Exercise passage.
Palestinians are counting lentils, as Gaza food crisis worsens
JUANA SUMMERS, HOST:
For a lot of people living in Gaza, each day is centered on one thing - getting something in their stomachs to keep hunger at bay. Right now, that means stretching dwindling supplies because Israel is enforcing a total blockade on aid coming into Gaza.
(SOUNDBITE OF LENTILS POURING)
SUMMERS: In Jabalia in northern Gaza, NPR's Anas Baba talked to families waiting to grind small bags of lentils and beans into flour to make bread.
(SOUNDBITE OF GRINDING)
SUMMERS: There's barely any wheat flour left in Gaza. This is not how Palestinians eat in peacetime. Lentil soup is more common. But it doesn't last long in the stomach, Mustafa Shalyil tells Anas.
MUSTAFA SHALYIL: (Speaking Arabic).
SUMMERS: "Bread made from lentil flour helps the hunger stay away longer," he says. Israel imposed the blockade 10 weeks ago to pressure Hamas to release Israeli hostages. It accuses Hamas of seizing aid, selling it on the black market and using aid distribution to reinforce its control of Gaza. Here's Israeli Finance Minister Bezalel Smotrich speaking at a conference last month.
(SOUNDBITE OF ARCHIVED RECORDING)
BEZALEL SMOTRICH: Read my lips.
(Non-English language spoken).
SUMMERS: "Read my lips. Not a single grain of wheat will enter if it ends up in Hamas' hands."
(SOUNDBITE OF MUSIC)

Activity list.
a) Copy out the entire transcript about Gaza families grinding lentils into flour word for word.
b) Reproduce every one of the point-tracking entries below verbatim, omitting the pictures.

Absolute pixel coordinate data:
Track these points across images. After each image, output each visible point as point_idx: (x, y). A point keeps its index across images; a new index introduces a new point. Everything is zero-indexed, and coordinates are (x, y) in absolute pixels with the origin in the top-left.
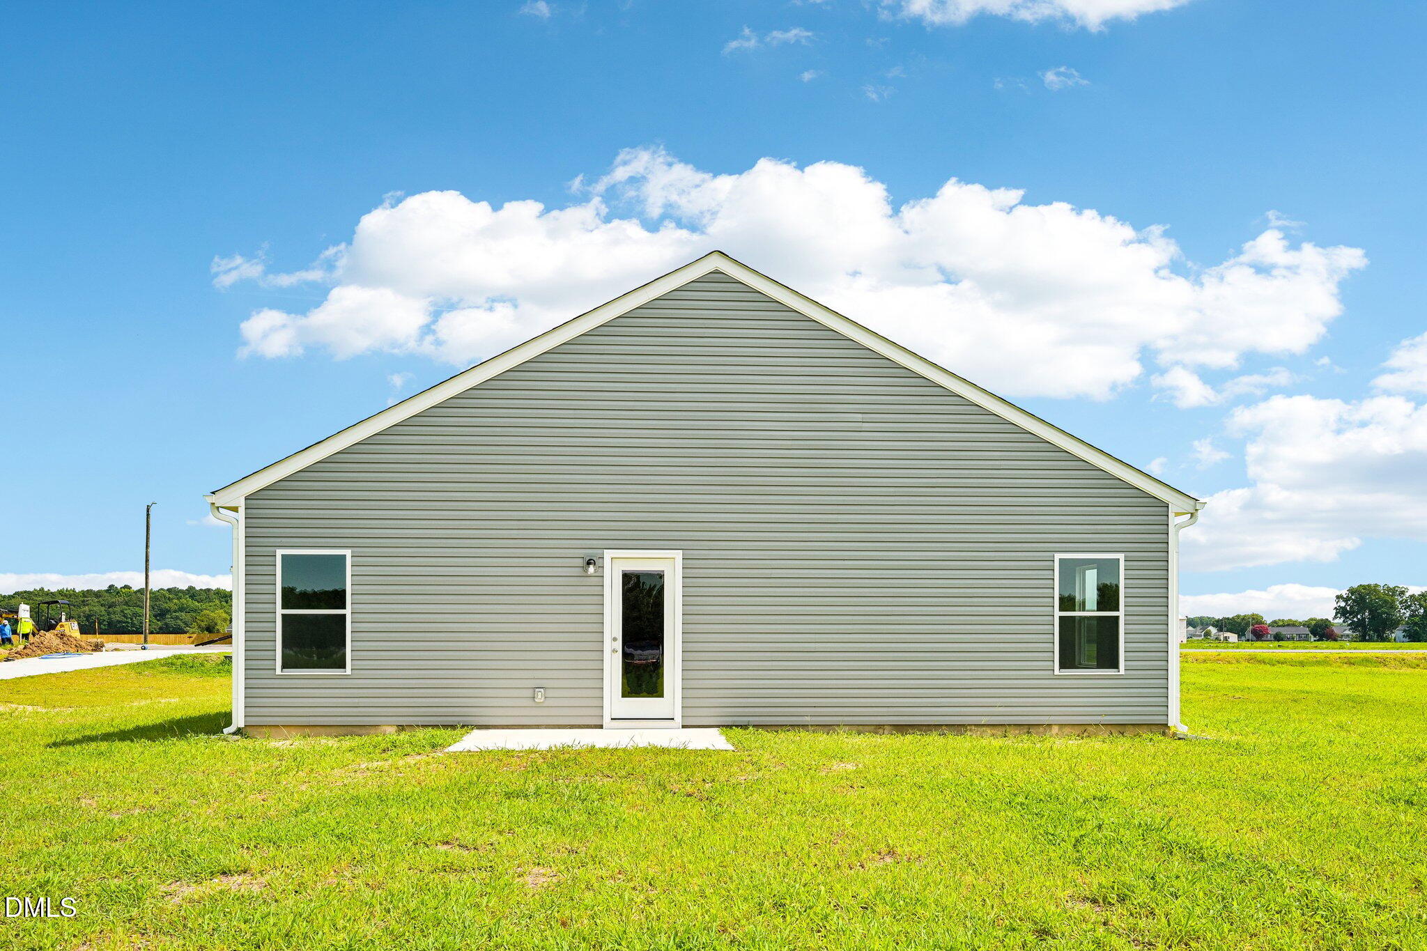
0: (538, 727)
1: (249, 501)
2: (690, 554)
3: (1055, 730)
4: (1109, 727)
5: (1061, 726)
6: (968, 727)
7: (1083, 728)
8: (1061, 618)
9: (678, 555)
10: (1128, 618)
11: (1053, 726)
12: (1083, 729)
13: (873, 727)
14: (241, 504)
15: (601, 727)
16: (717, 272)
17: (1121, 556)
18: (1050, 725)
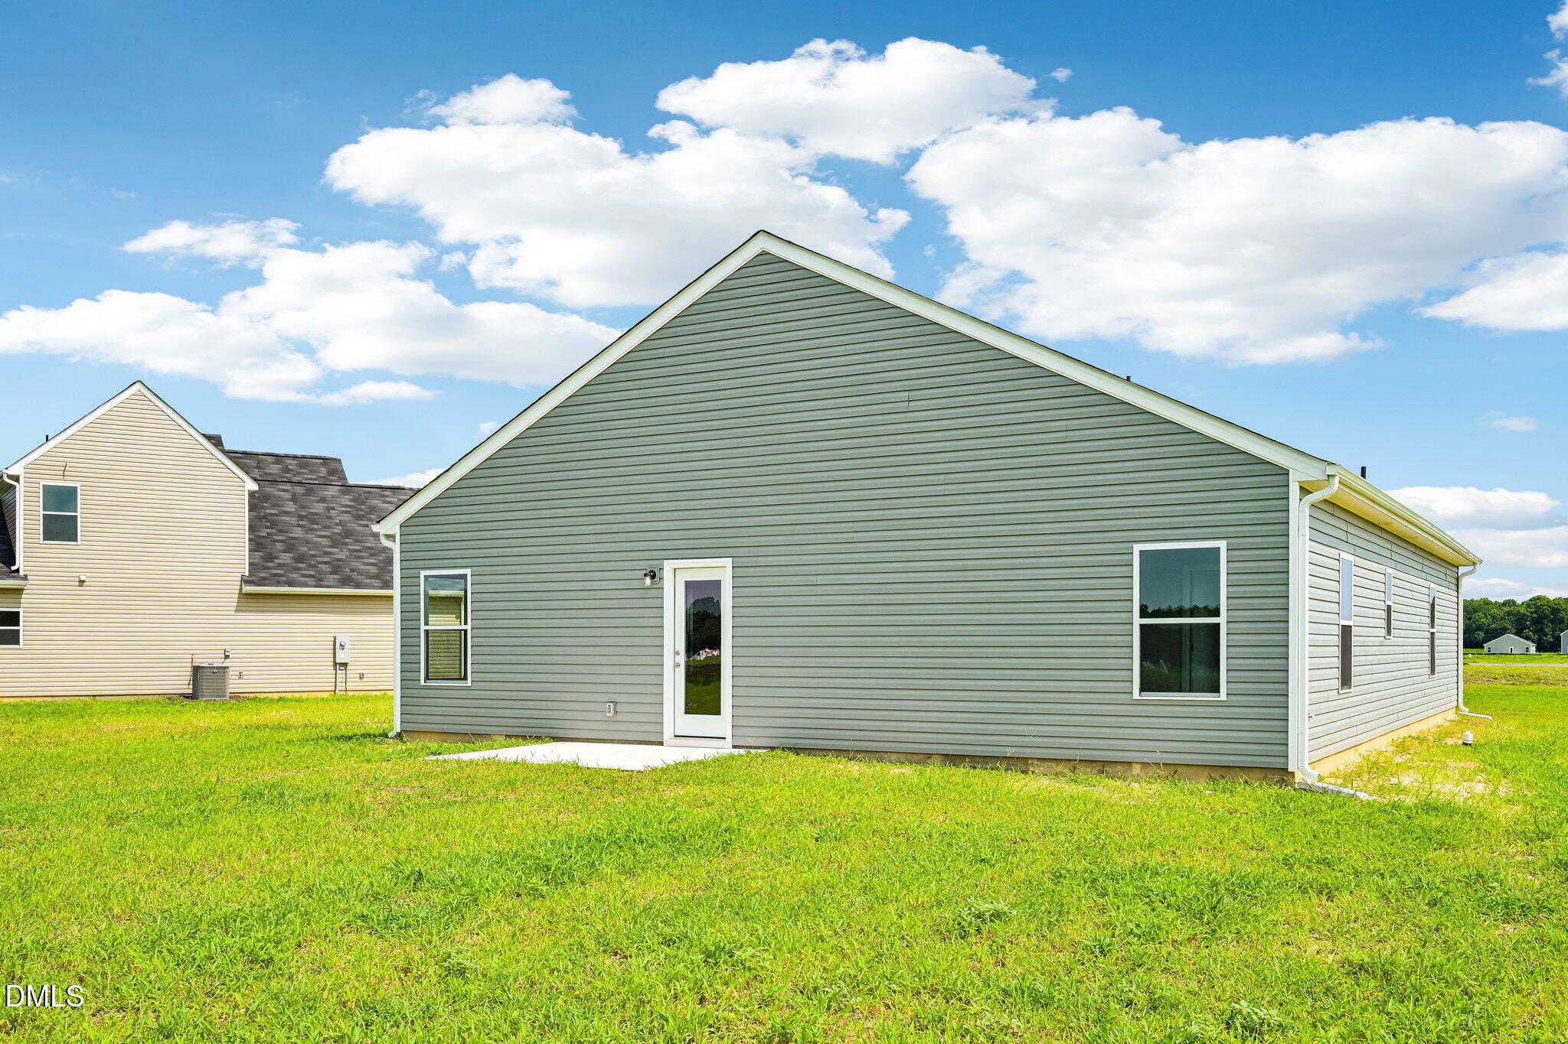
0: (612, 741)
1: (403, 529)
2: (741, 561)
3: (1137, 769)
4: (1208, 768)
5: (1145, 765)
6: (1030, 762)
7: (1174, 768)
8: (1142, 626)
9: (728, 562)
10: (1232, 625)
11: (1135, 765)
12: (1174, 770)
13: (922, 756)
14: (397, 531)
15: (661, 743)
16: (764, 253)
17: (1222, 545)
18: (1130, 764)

Per-task outputs.
a)
Palestinians are counting lentils, as Gaza food crisis worsens
JUANA SUMMERS, HOST:
For a lot of people living in Gaza, each day is centered on one thing - getting something in their stomachs to keep hunger at bay. Right now, that means stretching dwindling supplies because Israel is enforcing a total blockade on aid coming into Gaza.
(SOUNDBITE OF LENTILS POURING)
SUMMERS: In Jabalia in northern Gaza, NPR's Anas Baba talked to families waiting to grind small bags of lentils and beans into flour to make bread.
(SOUNDBITE OF GRINDING)
SUMMERS: There's barely any wheat flour left in Gaza. This is not how Palestinians eat in peacetime. Lentil soup is more common. But it doesn't last long in the stomach, Mustafa Shalyil tells Anas.
MUSTAFA SHALYIL: (Speaking Arabic).
SUMMERS: "Bread made from lentil flour helps the hunger stay away longer," he says. Israel imposed the blockade 10 weeks ago to pressure Hamas to release Israeli hostages. It accuses Hamas of seizing aid, selling it on the black market and using aid distribution to reinforce its control of Gaza. Here's Israeli Finance Minister Bezalel Smotrich speaking at a conference last month.
(SOUNDBITE OF ARCHIVED RECORDING)
BEZALEL SMOTRICH: Read my lips.
(Non-English language spoken).
SUMMERS: "Read my lips. Not a single grain of wheat will enter if it ends up in Hamas' hands."
(SOUNDBITE OF MUSIC)

b)
Track these points across images. After each image, output each visible point as point_idx: (x, y). A point keeps its index across images; a new index introduces a new point. Everything is zero-indexed, and coordinates are (x, y) in absolute pixels with the origin in the top-left.
0: (538, 727)
1: (249, 501)
2: (690, 554)
3: (1055, 730)
4: (1109, 727)
5: (1061, 726)
6: (968, 727)
7: (1083, 728)
8: (1061, 618)
9: (678, 555)
10: (1128, 618)
11: (1053, 726)
12: (1083, 729)
13: (873, 727)
14: (241, 504)
15: (601, 727)
16: (717, 272)
17: (1121, 556)
18: (1050, 725)
0: (612, 741)
1: (403, 529)
2: (741, 561)
3: (1137, 769)
4: (1208, 768)
5: (1145, 765)
6: (1030, 762)
7: (1174, 768)
8: (1142, 626)
9: (728, 562)
10: (1232, 625)
11: (1135, 765)
12: (1174, 770)
13: (922, 756)
14: (397, 531)
15: (661, 743)
16: (764, 253)
17: (1222, 545)
18: (1130, 764)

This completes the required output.